Ozmo: In 2008 in Ancona I painted the great Madonna with Child with the faces upside down (of which you can find a small acrylic version in pvc at the Museo del Novecento n.d.r.), it was very interesting to receive feedback from the public: the choice to turn the faces brought about harsh criticism on the part of the Anconian church, from whom I was almost accused of blasphemy. On the other hand, many saw the desire in the Madonna to look more closely with intensity at the high heavens. I love that Madonna a lot and I never had the intention for it to be blasphemous; that initial attack in the press made me smile, then on reflection it did exactly what I would like to happen with the release of every one of my works. Hence the idea to organise a day at the museum during which people from the world of culture and art, in particular coming from 7 types of art (a poet, a sculptor, a filmmaker, a musician, a philosopher, a painter, an actor) have had the opportunity to interpret in their own way the meaning of my work.
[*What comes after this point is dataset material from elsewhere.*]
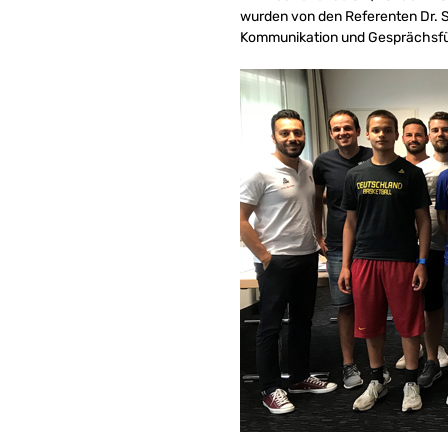
wurden von den Referenten Dr. 
Kommunikation und Gesprächsfü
The system is exactly the same as the master Alejandro Jodorowsky uses for tarot readings, iconography that Ozmo has been using since the beginning of his artistic career: the tarot cards are full of signs and symbolic colours, the reader points out and directs the attention of the querent.
The interpretation is coming from the mind of the querent based upon his or her past and current doubts or questions. With this approach Ozmo seems to overcome judgement and criticism, traditional practices an artist’s work undergoes, transforming the role of art work from passive to active, as a creator of impressions he will use himself like a fountain of knowledge to be on same page with those who “read”.
These three tarot cards are being displayed in large size at the Museo del Novecento: il (pre)Giudizio (Judgement), la Torre (the Tower), la Giustizia (Justice).
With il Giudizio (Judgement), the artist seems to be ironically exposing himself to his audience with the play on words in which the Italian “il Giudizio” becomes preGiudizio (prejudice), with the Tower destroying the old balance and creating a channel towards something new. Justice, however, creates synthesis by restoring the balance because it takes in consideration also asymmetry and imperfection. However, as we know, the readings can be infinite and change from time to time.
Ozmo is an island, a neurological centre connected with various aspects of society and culture, he is a conspiracy that undermines the orthodoxy of artistic practice and does not need to justify himself because he bypasses judgement transforming the fruition of his work into a dialogue of knowledge and research for all.